Everything and everyone was too much. Too loud; too cold; too exhausting. I was tired and parched. Most of all, I had stopped being happy with myself. Too many wrinkles, too many bad qualities, not enough good.

Once we get in a negative loop, there’s a rhythm that runs away with us. So I took myself to my spiritual teacher, who was running a meditation retreat in Bali, and I sat at his feet trying to regroup. Amid all the usual enlightenment yada yada, which is brilliant in theory but hard to do back home, he said something that has ­already changed my life. Simple yet profound.

“There are two main states of mind we are in. Grumbles or Gratitude. When we are in grumbles, we are miserable. The world seems hard, life is difficult and we become unhappy. When we are in gratitude, we are happy. Same life, same problems, different perspectives. So it’s logical to be grateful, not grumble, is it not?”

A light bulb went on. I’d been heading towards depression, which does start this way for me. Chicken or egg first, I’ve never established, but moving from ­biology into practical common sense, the question emerges — is it really necessary to grumble, given the cost? For women, the answer is apparently “Yes”. Helen Tanner, a US-based professor of linguistics, in her brilliant bestseller You Just Don’t Understand says the basis of female intimacy is “trouble talk”, with women bound together by complaining about partners, kids, frustrations, what other friends did or didn’t do.
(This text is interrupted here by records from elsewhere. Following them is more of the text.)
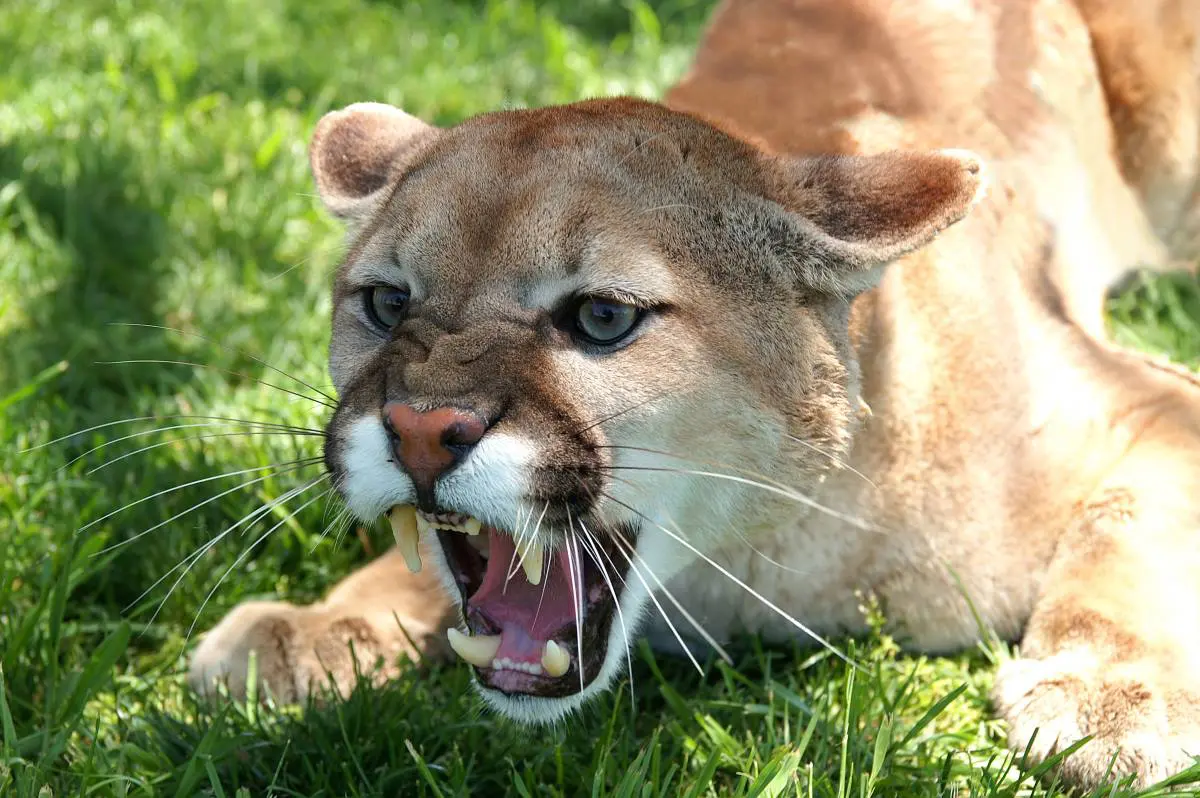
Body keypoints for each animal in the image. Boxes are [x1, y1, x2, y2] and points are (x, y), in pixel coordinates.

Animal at [188, 0, 1200, 787]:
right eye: (388, 302)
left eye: (601, 318)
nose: (420, 429)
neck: (751, 555)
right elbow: (430, 561)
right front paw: (319, 625)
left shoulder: (1153, 403)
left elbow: (1127, 531)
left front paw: (1110, 696)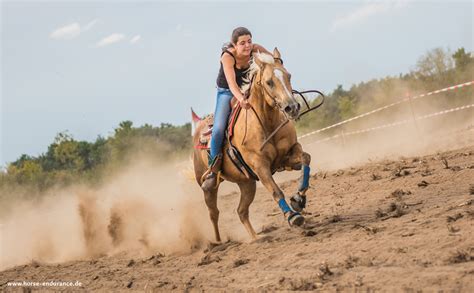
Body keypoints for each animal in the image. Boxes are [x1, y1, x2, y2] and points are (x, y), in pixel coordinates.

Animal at [193, 47, 312, 240]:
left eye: (289, 75)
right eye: (269, 82)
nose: (292, 107)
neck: (266, 123)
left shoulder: (288, 155)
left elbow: (306, 159)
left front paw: (298, 199)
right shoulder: (260, 166)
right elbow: (276, 190)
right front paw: (292, 216)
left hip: (246, 183)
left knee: (241, 211)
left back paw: (257, 238)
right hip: (208, 188)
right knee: (214, 213)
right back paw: (218, 242)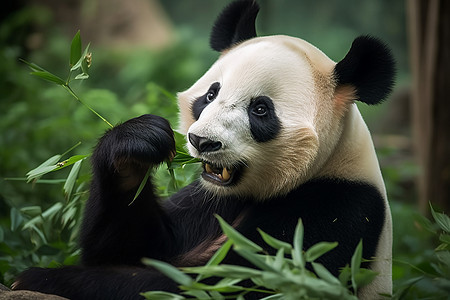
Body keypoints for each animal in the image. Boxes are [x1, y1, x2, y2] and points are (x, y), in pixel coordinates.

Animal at [13, 1, 394, 298]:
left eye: (260, 110)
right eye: (210, 94)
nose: (202, 142)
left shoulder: (334, 212)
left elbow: (220, 285)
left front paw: (42, 277)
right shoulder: (207, 200)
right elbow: (137, 250)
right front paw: (136, 145)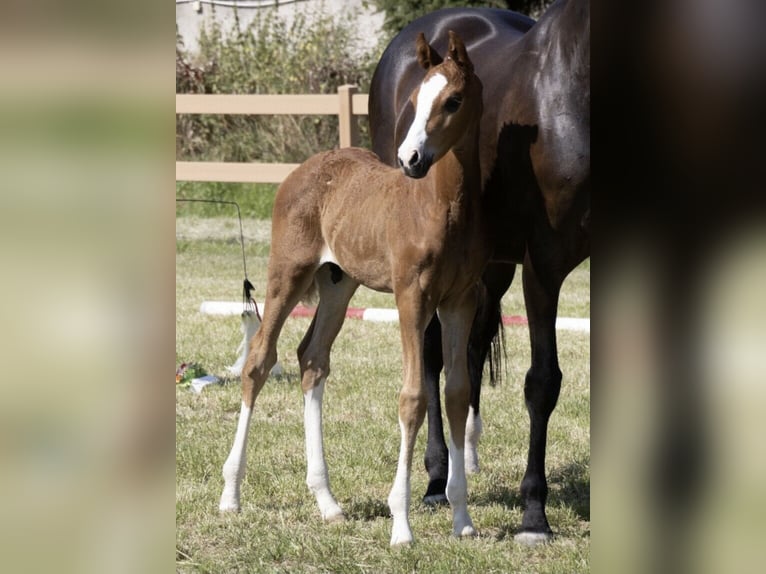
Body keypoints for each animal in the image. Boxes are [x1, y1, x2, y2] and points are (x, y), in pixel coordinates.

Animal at [219, 32, 488, 548]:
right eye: (413, 99)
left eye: (454, 100)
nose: (410, 160)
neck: (443, 208)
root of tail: (303, 170)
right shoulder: (412, 298)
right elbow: (413, 399)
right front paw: (401, 525)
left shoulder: (460, 301)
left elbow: (457, 393)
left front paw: (462, 519)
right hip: (289, 272)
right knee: (259, 359)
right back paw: (231, 494)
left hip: (338, 284)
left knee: (311, 360)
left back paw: (327, 502)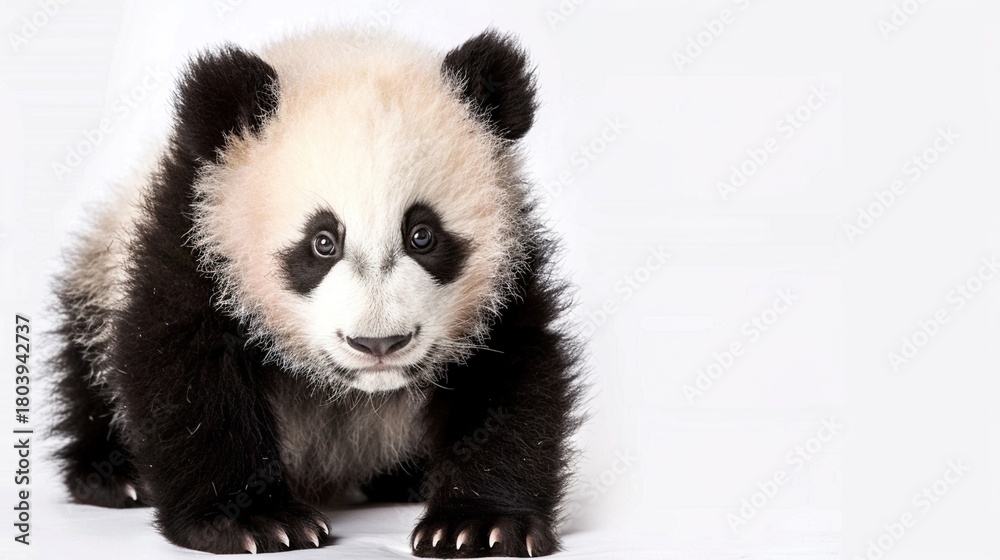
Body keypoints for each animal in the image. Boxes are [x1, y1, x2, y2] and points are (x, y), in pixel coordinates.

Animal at [50, 28, 581, 557]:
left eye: (423, 235)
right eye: (322, 242)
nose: (378, 344)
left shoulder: (507, 271)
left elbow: (509, 374)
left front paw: (478, 524)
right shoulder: (198, 228)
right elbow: (182, 364)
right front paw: (254, 521)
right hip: (98, 276)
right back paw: (115, 476)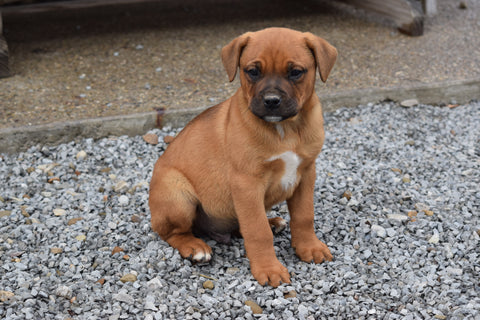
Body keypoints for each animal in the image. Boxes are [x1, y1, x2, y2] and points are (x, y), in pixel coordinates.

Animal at [150, 28, 338, 288]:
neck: (285, 129)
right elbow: (258, 231)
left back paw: (273, 222)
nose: (271, 101)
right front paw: (268, 269)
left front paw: (309, 247)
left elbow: (304, 216)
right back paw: (195, 247)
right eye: (253, 71)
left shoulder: (306, 173)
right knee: (171, 232)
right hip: (177, 193)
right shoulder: (247, 183)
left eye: (296, 72)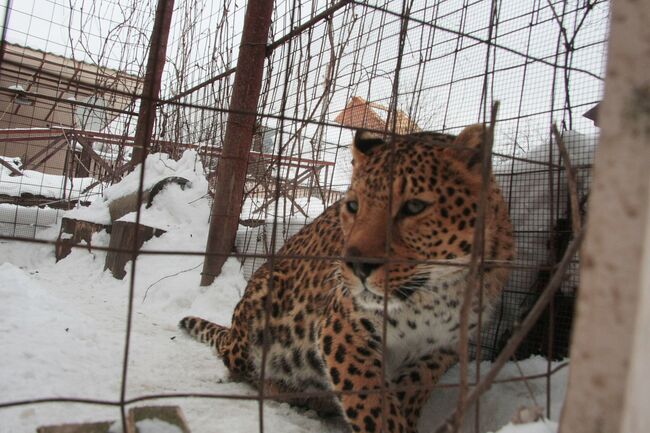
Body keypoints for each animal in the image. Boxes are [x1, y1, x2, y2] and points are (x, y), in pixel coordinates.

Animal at [180, 123, 512, 430]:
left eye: (414, 206)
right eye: (353, 205)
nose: (357, 265)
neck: (435, 296)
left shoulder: (443, 346)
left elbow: (413, 386)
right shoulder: (342, 326)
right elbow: (370, 399)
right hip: (263, 299)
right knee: (238, 364)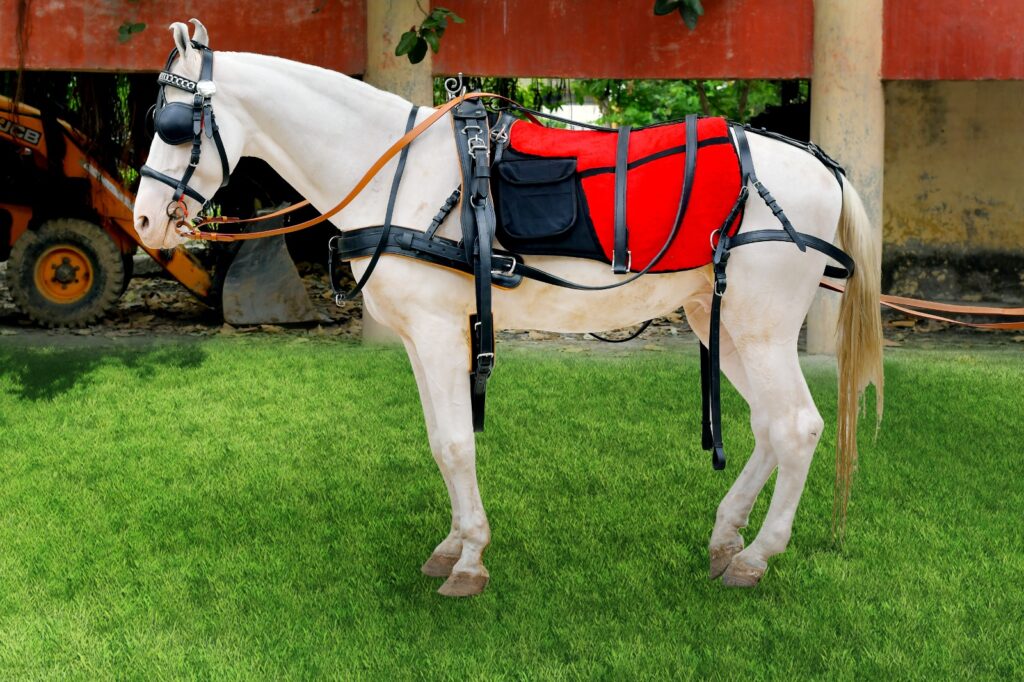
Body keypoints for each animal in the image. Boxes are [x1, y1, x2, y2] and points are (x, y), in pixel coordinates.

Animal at [132, 20, 883, 596]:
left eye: (175, 127)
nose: (142, 221)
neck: (398, 170)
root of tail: (821, 164)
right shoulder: (426, 338)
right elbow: (440, 439)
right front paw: (453, 544)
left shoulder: (440, 332)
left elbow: (454, 442)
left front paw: (468, 560)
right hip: (714, 318)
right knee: (768, 426)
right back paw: (728, 536)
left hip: (759, 327)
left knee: (798, 426)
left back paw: (758, 556)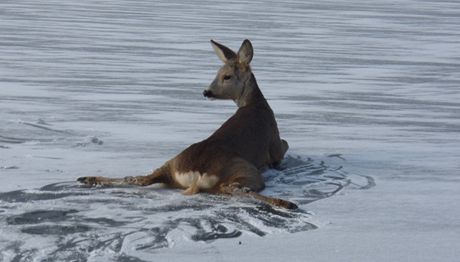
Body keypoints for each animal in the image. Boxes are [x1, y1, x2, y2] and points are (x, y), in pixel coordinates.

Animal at [77, 39, 296, 210]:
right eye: (218, 73)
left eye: (226, 76)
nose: (207, 92)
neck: (255, 104)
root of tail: (198, 175)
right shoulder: (275, 146)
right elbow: (285, 145)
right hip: (245, 168)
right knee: (233, 188)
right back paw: (286, 203)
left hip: (172, 163)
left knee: (140, 178)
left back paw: (87, 178)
Men communicate in a way that solves problems; women like to dwell on them. Hence, a stereotypical interaction — where the female starts running down her friend: “Jenny did this to me, then that …” The logical male’s reaction is: “Well don’t see her then.” The female feels terrible, she just wants the chance to complain, which she regards as being “close,” and “sharing”.

Girlfriends collude with our trouble talk, but at what cost? When we complain, our faces go sour, it sets us in a mood, and once we start complaining, it’s hard to stop. There’s also a lot of guilt in grumbling for both sexes when we are well and safe.

Now what? Is an ex-grumbler like an ex-smoker? Intolerant of other fellow grumblers, judgmental and boring to be around?